Au même moment où la ministre des Affaires
étrangères des Etats-Unis, Condoleeza Rice,
décrétait, dans un communiqué surprenant, une
interdiction à ses ressortissants de visiter le
Liban et « avertissait » ceux qui se trouvent au
Liban « d’avoir à prendre des précautions en vue
d’une escalade possible contre les intérêts
étasuniens », le secrétaire général de la Ligue
arabe, Amro Moussa, déclarait ouvertement
l’échec de sa médiation et sonnait l’alarme, lui
aussi, en appelant les Libanais à se mettre
d’accord et à « investir » sur une base
patriotique « qui obligerait les investisseurs
régionaux et internationaux à prendre en
considération les intérêts du Liban »… « Sinon,
le pays entrerait dans un tunnel très, très,
très noir ».
Y a-t-il corrélation entre les deux déclarations
? Sans aucune doute.
Parce que la médiation de la Ligue arabe, basée
sur un accord entre l’Egypte et l’Arabie
Saoudite, avait besoin pour se réaliser, selon
ceux qui l’avaient préparée, du feu vert de
l’administration américaine ; ce que Amro Moussa
avait tenté de réaliser en visitant Washington,
il y a deux semaines, pour y rencontrer
Condoleeza Rice et lui soumettre la proposition
des Arabes proches de son pays…
A cette lumière, nous pouvons dire que le
dernier discours de Condoleeza Rice constitue la
mise en échec de la médiation arabe, vu qu’il
coupe tous les ponts possibles entre le Liban et
une solution politique à la crise dans laquelle
vit ce pays.
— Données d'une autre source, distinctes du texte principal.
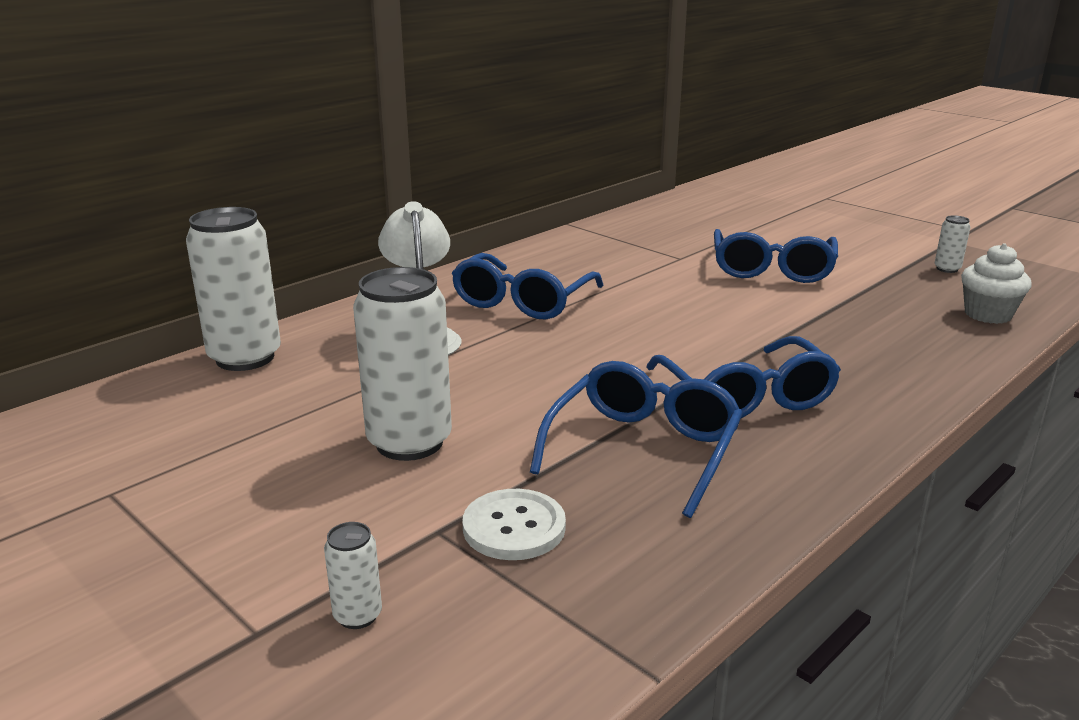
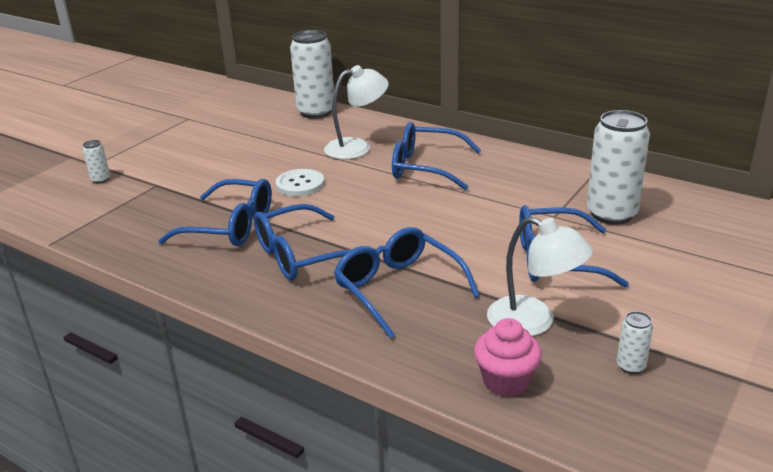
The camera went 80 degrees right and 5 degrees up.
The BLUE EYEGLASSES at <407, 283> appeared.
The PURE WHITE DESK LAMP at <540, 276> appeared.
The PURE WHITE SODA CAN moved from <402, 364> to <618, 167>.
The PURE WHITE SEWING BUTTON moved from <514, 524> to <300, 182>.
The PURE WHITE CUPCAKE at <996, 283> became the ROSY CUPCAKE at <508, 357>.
Et cet échec s’explique, en grande
partie, par le fait que les négociations entre
les Etats-Unis, la Syrie et l’Iran concernant
l’Irak ont, eux aussi, échoué, ce qui a poussé
l’administration de Georges W. Bush à faire
voter, rapidement, par le Conseil de sécurité de
l’ONU, la résolution 1737 stipulant des
sanctions économiques contre Téhéran mais aussi
à refuser d’assainir la situation tendue au
Liban…
Donc, la situation libanaise est de plus en plus
liée à ce qui se passe dans le Golfe arabique où
Georges W. Bush patauge dans une boue de plus en
plus dense et voudrait s’en sortir en impliquant
Damas et Téhéran dans la recherche d’une
solution qui n’obligerait pas ses généraux et
ses troupes à revivre le syndrome vietnamien. Et
la seule possibilité existant pour lui d’arriver
à ses fins se trouve au Liban, pays divisé et où
le Hezbollah et certains de ses alliés sont
appuyés par la Syrie et l’Iran dans la guerre
menée pour libérer les territoires libanais
toujours occupés par Israël.
Cette situation de fait, liée à la présence
américaine précaire en Irak, explique clairement
la crise aiguë vécue, depuis 2004, par les
Libanais, surtout à cause de la résolution 1559
du Conseil de sécurité et de la réponse syrienne
à cette résolution, exprimée par la reconduction
pour trois ans du président de la République,
Emile Lahoud, ami et allié de la Syrie.
En effet, la résolution 1559 contenait, tant par
les clauses déjà appliquées que par celles qui
ne le sont pas encore, plusieurs détonateurs
pouvant mettre le feu aux poudres.
Elle mettait, d’abord, la Syrie hors du Liban
après lui avoir retirée la « carte blanche » qui
lui fut donnée en 1989 pour la récompenser de sa
présence aux côtés de Georges Bush père en Irak.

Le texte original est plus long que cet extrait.